Text for analysis
<<<<

Daniel Kahn Gillmor
2015-Feb-06 20:02 UTC
[openssh-unix-dev] Re: Creating users "on - the - fly"
On Fri 2015-02-06 14:30:13 -0500, Cary FitzHugh wrote:> Hence - maybe a NSS User Database extension which looks for the > public keys from a webservice (and then maybe writes them to > /tmp/<username>.No, i'm suggesting that when you want to look up the user, use NSS to find the username and map it to a numeric user ID and the other information that is typically found in /etc/passwd. this doesn't write anything to the local disk.> The AuthorzedKeysCommand could then just return the tmp/username information..Then the AuthorizedKeysCommand can return the proper key material. --dkg
Cary FitzHugh
2015-Feb-09 17:59 UTC
[openssh-unix-dev] Re: Creating users "on - the - fly"

>>>>

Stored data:
<<<<

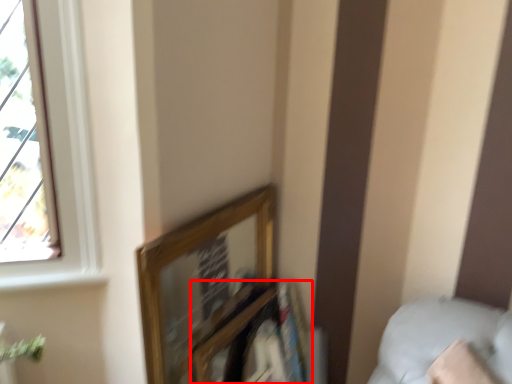
Question: From the image's perspective, what is the correct spatial relationship of shelf (annotated by the red box) in relation to pillow?

Choices:
 (A) above
 (B) below

Answer: (B)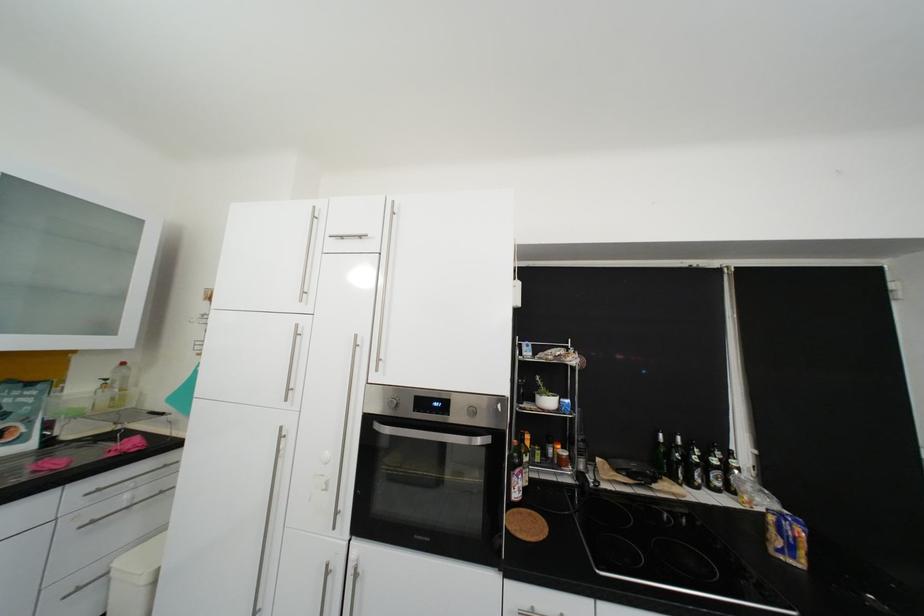
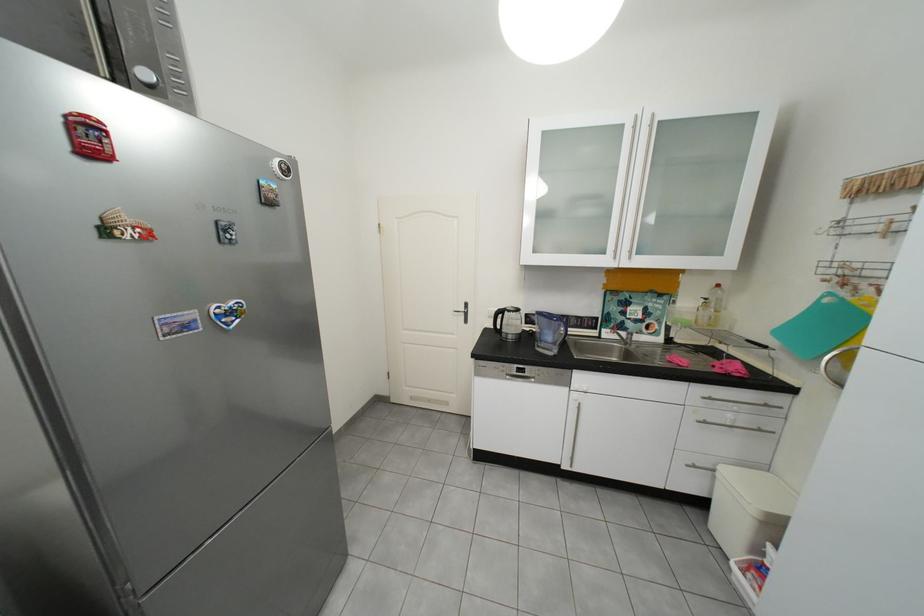
The point at [125,573] is marked in the first image. Where is the corresponding point in the second image?

(730, 476)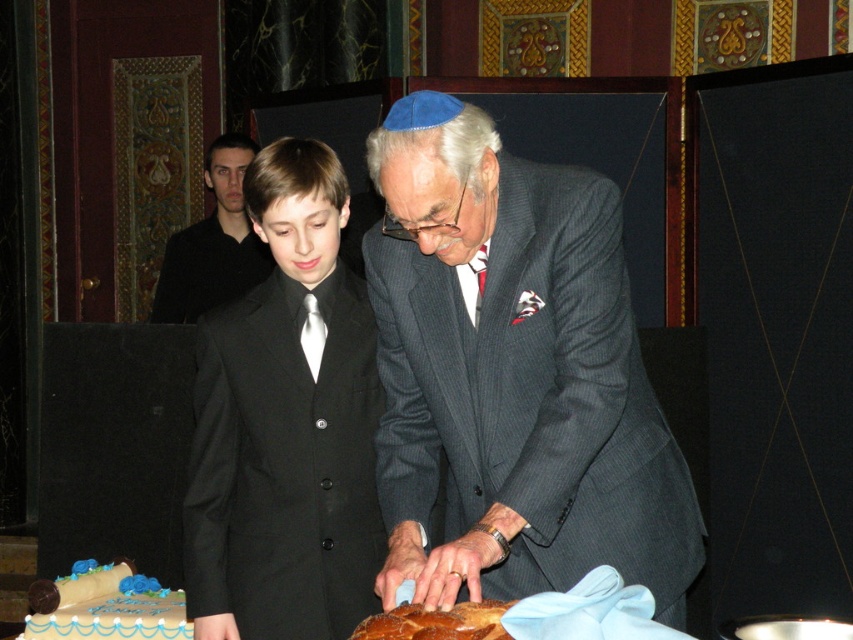
Which is below, matte gray suit at center or black satin suit at center?

black satin suit at center is lower down.

Who is positioned more to the right, matte gray suit at center or black satin suit at center?

From the viewer's perspective, matte gray suit at center appears more on the right side.

Between point (448, 312) and point (341, 440), which one is positioned behind?

Positioned behind is point (341, 440).

Locate an element on the screen. Image resolution: width=853 pixels, height=640 pixels. matte gray suit at center is located at coordinates (514, 374).

Is black suit at left positioned behind blue frosted cake at lower left?

Yes.

Can you confirm if black suit at left is wider than blue frosted cake at lower left?

No.

Where is `black suit at left`? The image size is (853, 640). black suit at left is located at coordinates (213, 243).

Who is higher up, black satin suit at center or blue frosted cake at lower left?

black satin suit at center is higher up.

Is black satin suit at center to the right of blue frosted cake at lower left from the viewer's perspective?

Indeed, black satin suit at center is positioned on the right side of blue frosted cake at lower left.

Which is behind, point (363, 548) or point (115, 632)?

The point (115, 632) is more distant.

Locate an element on the screen. The height and width of the screenshot is (640, 853). black satin suit at center is located at coordinates (286, 424).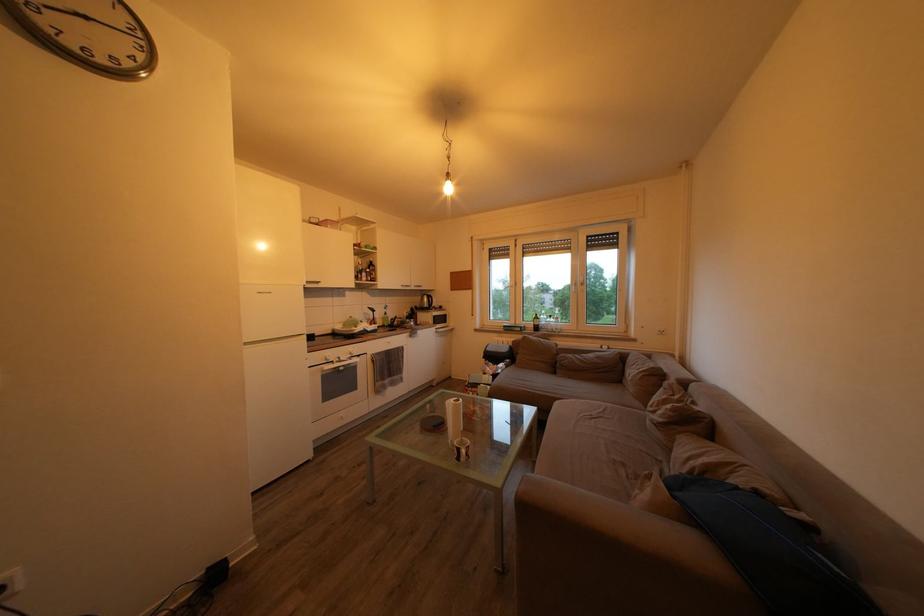
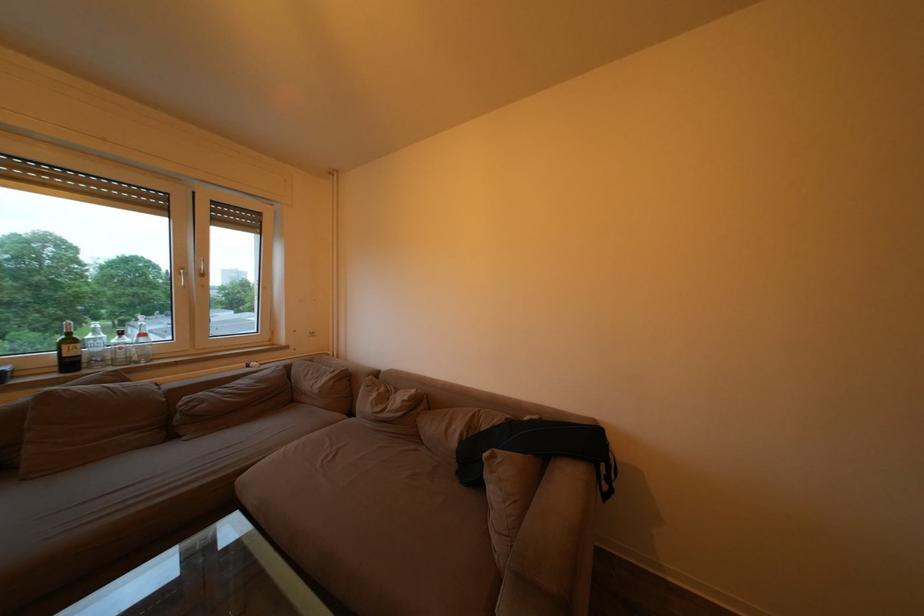
In the second image, find the point that corresponds to the point at 544,323 in the first image.

(79, 347)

>>>>

Please say what Daniel Kahn Gillmor suggests using NSS for in the forum thread.

He suggests using NSS to look up the username and map it to a numeric user ID and the other information typically found in /etc/passwd.